Opening the Season of Thanks and Givingtesttest
If all the layered meanings of America’s national feast day could be packed into a verb, to have seems to me the right one. We give thanks because we have, rather than have not. So it’s no wonder that the great feast got its impetus in times when having not was such a real alternative that it might be only a step away.
The Pilgrims were Europeans with no local knowledge to help them survive this land so arduously far from home. What would winter bring? How did you ward against it? What foods would grow — and how could you grow them? Where on land and sea did dangers lie?
Were it not for the native Americans who took pity on them, we’d have no Thanksgiving to celebrate.
Wars gave Thanksgiving 18th and 19th century pushes into our lives. George Washington proclaimed a Thanksgiving feast after the Revolution, and Abraham Lincoln did so in the midst of the Civil War. In the darkness of the Great Depression in the 1930s, Franklin Roosevelt put Thanksgiving on our late November calendars, leading us right into the Christmas season.
Harking back to our feast’s Pilgrim tradition, we remember that we have — and have thanks to give — because of the charity of others. That memory, combined with the on-rushing season of giving, is a good reminder that our best thanks is in giving so that having — as opposed to having not — is a widely shared blessing.
To guide our good intentions this season, I’ve borrowed five ways to pick a charity and feel good about your choice from Jeff Rasley, author of Bringing Progress to Paradise (www.jeffreyrasley.com).
He advises how to make our gifts and donations personally satisfying experiences beyond the impersonal experience of writing a check. Even if you’re donating rather than volunteering your time and labor, you can get, he says, more involvement in the charity of your choice — and with involvement comes satisfaction.
1. Give Direct
Consider donating directly to a worthy cause versus a big bureaucratic charity that divides your donation into tiny amounts distributed among many different organizations. You decide which particular charity is worthy of your donation. Why leave that personal decision up to someone else?
2. Take the Time to Decide
Before spending your hard-earned money, spend the time to think through what cause or organization you really care about. If you devoted yourself to a cause or volunteered for a nonprofit, what would it be? What stirs your passion?
If you love animals, consider your local Humane Society.

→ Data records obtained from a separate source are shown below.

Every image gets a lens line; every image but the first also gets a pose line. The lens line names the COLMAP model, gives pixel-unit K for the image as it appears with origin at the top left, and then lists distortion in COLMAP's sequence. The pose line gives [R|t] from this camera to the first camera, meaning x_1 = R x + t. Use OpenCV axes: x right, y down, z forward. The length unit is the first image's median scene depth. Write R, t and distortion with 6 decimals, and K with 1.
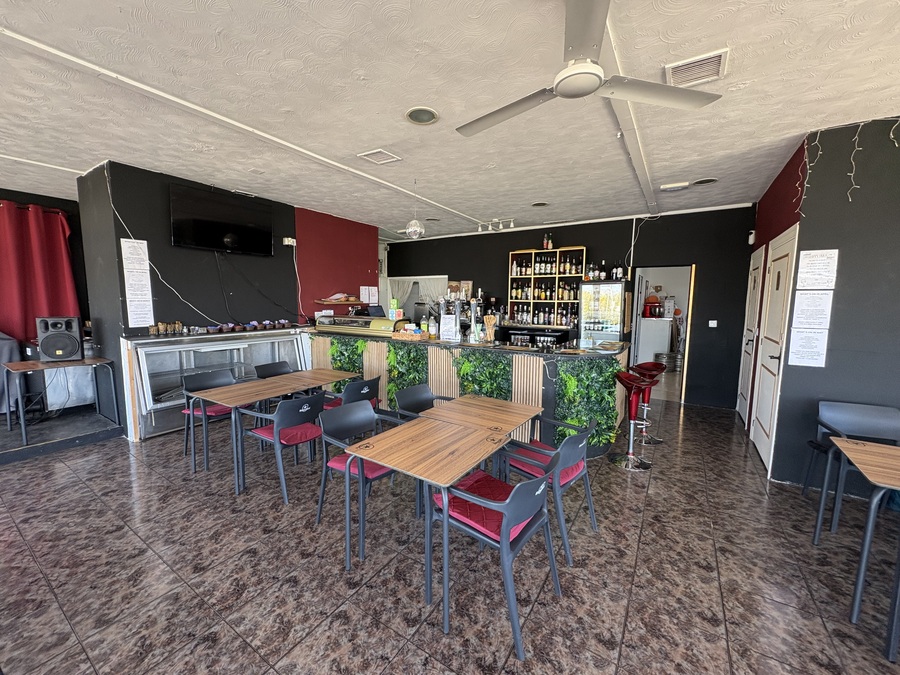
lens RADIAL K [[357.1, 0, 451.1], [0, 357.1, 337.2], [0, 0, 1]] dist [-0.001500, -0.000735]
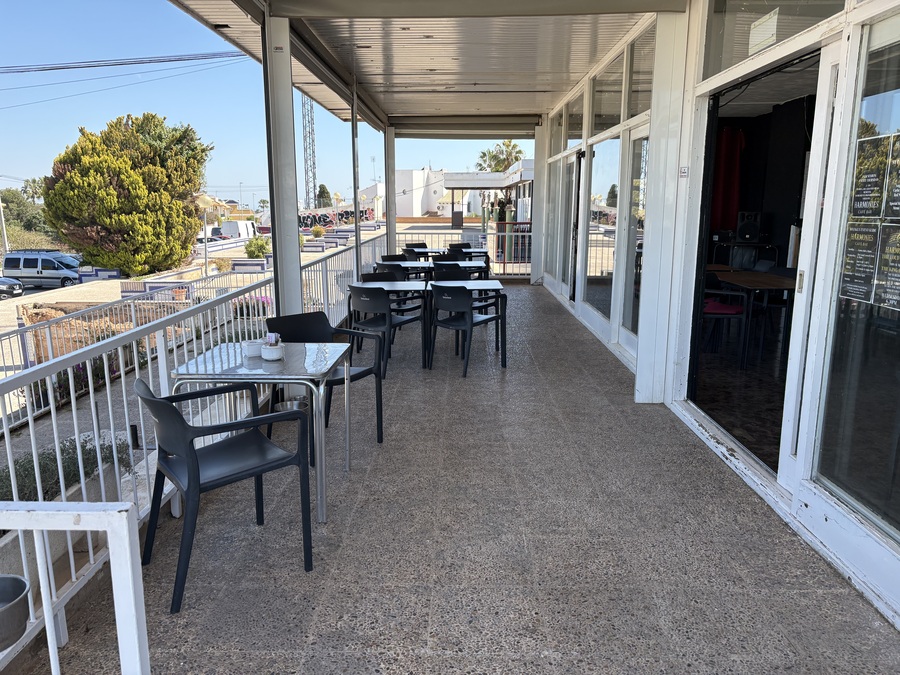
lens RADIAL K [[681.6, 0, 443.4], [0, 681.6, 344.5], [0, 0, 1]] dist [0.046238, -0.054563]
pose [[0.512313, 0.161207, -0.843533, 0.498317], [-0.083670, 0.986921, 0.137794, 0.145020], [0.854714, -0.000015, 0.519100, -1.105484]]
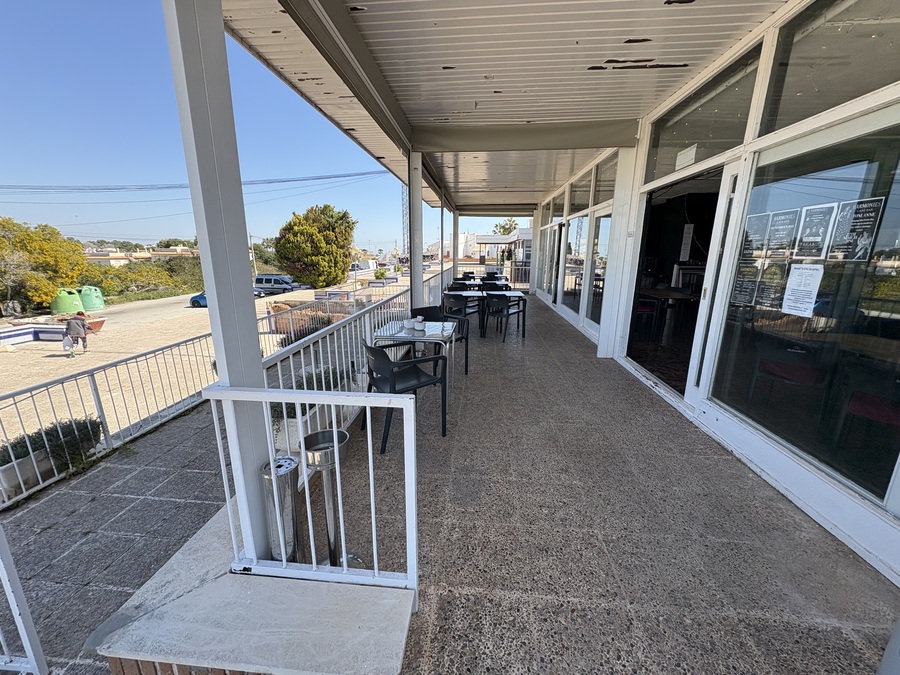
lens RADIAL K [[357.1, 0, 447.4], [0, 357.1, 340.2], [0, 0, 1]] dist [-0.001500, -0.000735]
pose [[0.453038, 0.205242, -0.867544, 0.471045], [-0.094011, 0.978711, 0.182449, 0.155402], [0.886520, -0.001098, 0.462688, -1.167910]]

You should be able to find a charter school to support, if educating children is your special passion. Of course the religious organization that promotes your faith is worthy of your financial support. But you can be even more targeted in your support by designating gifts to particular programs sponsored by the organization.
3. Ask to See Results
Modern technologies offer many ways you can see the direct results of your charity. Reports with digital photos can be emailed in response to your requests. Most organizations have websites that are regularly updated with news about projects. You also have the right, should you care to exercise it, to see a nonprofit’s financials.
4. Read the Reports and Look at the Pictures
You don’t need to immerse yourself in the financial minutiae of the charitable organization to feel involved. Enjoy the photos of those kids playing in the shoes you donated. Watch the video posted on the website of the well being dug in that remote mountain village. If you don’t have the time to pound nails, you can still enjoy the photos of the house going up.
5. Require Accountability
If you’re not an accountant and don’t want to audit the books of your chosen charity, don’t. Just ask to see proof that your money has been used in the way you directed. When you give money to the athletic department of your alma mater to purchase new jerseys for the basketball team, ask for a team photo showing off the new outfits. Tracking your donation to make sure it has done what you wanted is your right.
And don’t be afraid to ask what percentage of the nonprofit’s receipts goes to administrative overhead. Any organization that has hefty administrative costs may be more focused on paying itself than fulfilling the mission you want to support.